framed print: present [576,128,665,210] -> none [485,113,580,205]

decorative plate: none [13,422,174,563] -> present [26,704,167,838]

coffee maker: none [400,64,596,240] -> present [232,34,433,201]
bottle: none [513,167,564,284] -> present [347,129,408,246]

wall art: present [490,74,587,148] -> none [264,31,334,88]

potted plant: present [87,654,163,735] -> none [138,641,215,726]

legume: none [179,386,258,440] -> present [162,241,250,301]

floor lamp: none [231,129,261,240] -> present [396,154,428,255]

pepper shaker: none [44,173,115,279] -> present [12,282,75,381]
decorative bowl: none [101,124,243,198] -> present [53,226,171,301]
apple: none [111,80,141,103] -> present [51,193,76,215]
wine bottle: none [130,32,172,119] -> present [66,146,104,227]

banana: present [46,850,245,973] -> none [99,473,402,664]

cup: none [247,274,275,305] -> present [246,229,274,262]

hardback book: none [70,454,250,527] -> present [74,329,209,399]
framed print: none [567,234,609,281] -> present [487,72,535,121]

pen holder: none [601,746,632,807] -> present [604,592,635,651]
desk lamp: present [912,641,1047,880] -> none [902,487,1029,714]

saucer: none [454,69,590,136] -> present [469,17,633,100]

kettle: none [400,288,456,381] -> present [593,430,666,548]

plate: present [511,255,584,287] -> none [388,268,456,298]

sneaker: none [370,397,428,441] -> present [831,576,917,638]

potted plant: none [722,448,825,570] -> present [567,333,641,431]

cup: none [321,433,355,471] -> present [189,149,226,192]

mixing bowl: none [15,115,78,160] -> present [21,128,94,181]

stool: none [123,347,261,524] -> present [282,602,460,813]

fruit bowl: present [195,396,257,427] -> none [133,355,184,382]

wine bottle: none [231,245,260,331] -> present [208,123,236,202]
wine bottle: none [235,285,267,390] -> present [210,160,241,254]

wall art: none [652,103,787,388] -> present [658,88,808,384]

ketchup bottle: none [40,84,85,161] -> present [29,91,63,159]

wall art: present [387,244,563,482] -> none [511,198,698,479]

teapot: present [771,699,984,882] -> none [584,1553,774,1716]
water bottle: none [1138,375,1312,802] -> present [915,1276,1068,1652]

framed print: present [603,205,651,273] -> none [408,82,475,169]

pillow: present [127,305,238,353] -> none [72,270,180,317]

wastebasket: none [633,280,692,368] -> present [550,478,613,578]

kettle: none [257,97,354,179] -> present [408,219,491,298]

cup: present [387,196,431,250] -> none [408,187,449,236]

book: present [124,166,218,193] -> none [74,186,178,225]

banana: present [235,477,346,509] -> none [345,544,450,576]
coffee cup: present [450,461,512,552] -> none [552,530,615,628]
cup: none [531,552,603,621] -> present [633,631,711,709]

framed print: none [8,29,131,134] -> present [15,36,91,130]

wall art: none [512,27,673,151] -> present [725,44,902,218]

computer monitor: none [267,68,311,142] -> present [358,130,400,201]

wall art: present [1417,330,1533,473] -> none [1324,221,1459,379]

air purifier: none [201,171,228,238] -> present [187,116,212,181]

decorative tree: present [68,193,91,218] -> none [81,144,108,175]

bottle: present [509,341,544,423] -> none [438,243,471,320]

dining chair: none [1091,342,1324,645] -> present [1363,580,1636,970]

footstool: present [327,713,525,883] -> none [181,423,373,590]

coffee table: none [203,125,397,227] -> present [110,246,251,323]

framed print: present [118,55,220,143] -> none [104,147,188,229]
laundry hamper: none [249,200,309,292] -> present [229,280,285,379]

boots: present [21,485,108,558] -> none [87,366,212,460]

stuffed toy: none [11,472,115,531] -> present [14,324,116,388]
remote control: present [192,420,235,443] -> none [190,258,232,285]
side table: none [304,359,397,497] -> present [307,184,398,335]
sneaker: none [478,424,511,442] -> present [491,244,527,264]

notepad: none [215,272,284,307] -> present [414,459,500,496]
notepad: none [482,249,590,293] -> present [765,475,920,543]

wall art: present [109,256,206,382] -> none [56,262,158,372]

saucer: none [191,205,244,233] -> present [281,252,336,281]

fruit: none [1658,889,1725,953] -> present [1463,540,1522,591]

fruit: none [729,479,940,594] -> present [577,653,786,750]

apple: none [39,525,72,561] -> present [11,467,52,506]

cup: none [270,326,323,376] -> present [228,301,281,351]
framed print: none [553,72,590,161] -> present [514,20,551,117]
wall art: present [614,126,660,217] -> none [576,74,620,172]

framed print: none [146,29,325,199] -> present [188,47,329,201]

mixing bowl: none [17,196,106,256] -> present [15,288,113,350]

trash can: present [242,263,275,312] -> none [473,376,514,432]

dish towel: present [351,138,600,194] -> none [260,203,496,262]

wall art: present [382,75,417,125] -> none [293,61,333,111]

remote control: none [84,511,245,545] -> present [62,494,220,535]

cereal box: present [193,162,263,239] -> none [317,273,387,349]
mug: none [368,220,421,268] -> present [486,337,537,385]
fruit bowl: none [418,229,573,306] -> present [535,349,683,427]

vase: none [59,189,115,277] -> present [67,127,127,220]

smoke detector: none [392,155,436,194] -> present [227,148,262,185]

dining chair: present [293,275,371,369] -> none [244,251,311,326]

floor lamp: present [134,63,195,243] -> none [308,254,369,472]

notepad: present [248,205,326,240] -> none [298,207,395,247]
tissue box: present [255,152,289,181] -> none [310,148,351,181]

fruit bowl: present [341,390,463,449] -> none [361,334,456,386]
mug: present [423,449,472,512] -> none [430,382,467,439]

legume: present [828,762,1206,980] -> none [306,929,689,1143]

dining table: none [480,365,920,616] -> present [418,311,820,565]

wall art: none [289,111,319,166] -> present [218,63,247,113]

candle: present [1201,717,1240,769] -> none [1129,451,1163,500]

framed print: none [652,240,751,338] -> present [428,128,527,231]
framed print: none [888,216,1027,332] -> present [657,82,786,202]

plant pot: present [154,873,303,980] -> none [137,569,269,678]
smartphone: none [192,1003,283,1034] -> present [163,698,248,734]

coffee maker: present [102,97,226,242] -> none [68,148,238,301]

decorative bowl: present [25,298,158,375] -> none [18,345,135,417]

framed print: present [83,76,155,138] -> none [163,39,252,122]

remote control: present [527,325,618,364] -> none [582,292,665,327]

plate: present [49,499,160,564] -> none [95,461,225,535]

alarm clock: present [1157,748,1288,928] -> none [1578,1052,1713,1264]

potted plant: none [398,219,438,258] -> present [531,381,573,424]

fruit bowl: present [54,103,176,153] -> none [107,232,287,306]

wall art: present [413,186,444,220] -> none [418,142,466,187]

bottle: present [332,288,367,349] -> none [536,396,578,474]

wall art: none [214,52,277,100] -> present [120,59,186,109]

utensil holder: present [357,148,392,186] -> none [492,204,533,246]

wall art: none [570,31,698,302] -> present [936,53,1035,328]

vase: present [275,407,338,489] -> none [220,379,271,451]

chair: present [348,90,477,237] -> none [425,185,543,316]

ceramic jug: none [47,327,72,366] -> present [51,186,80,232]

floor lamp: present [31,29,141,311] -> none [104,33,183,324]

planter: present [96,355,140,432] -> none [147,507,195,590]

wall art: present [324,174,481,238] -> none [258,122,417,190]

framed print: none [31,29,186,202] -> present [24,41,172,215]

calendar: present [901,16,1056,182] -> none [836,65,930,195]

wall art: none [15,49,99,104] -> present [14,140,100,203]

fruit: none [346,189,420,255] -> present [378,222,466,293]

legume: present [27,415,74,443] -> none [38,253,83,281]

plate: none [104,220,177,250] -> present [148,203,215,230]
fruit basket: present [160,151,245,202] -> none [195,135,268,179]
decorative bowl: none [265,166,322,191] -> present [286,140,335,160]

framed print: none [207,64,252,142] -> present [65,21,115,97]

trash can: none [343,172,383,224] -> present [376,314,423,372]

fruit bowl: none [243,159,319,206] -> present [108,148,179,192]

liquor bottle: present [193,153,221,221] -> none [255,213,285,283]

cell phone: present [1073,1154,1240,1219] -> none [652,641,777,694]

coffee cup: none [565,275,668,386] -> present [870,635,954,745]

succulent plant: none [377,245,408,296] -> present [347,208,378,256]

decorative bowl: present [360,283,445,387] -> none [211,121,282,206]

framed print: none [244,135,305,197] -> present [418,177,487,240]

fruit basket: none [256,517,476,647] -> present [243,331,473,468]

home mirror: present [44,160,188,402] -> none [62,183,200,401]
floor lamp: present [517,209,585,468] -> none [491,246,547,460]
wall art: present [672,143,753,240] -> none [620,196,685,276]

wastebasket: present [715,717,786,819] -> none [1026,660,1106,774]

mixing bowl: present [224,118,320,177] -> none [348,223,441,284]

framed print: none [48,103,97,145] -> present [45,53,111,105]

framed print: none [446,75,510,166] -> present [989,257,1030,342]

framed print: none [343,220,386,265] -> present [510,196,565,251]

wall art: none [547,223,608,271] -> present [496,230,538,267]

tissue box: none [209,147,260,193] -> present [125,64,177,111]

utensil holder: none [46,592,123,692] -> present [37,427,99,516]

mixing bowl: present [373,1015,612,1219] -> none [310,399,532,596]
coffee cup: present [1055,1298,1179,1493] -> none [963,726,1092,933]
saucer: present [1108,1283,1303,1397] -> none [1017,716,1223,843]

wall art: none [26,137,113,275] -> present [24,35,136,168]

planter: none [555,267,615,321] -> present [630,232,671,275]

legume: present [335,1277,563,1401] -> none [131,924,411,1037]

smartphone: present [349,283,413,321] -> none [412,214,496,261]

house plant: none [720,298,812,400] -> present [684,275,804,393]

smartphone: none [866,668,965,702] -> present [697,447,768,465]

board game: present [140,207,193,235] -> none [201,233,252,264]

_Task statement_
Using the entries above, count the lines that have the string "trash" in them. Answer with that number only.

_Exercise result_
2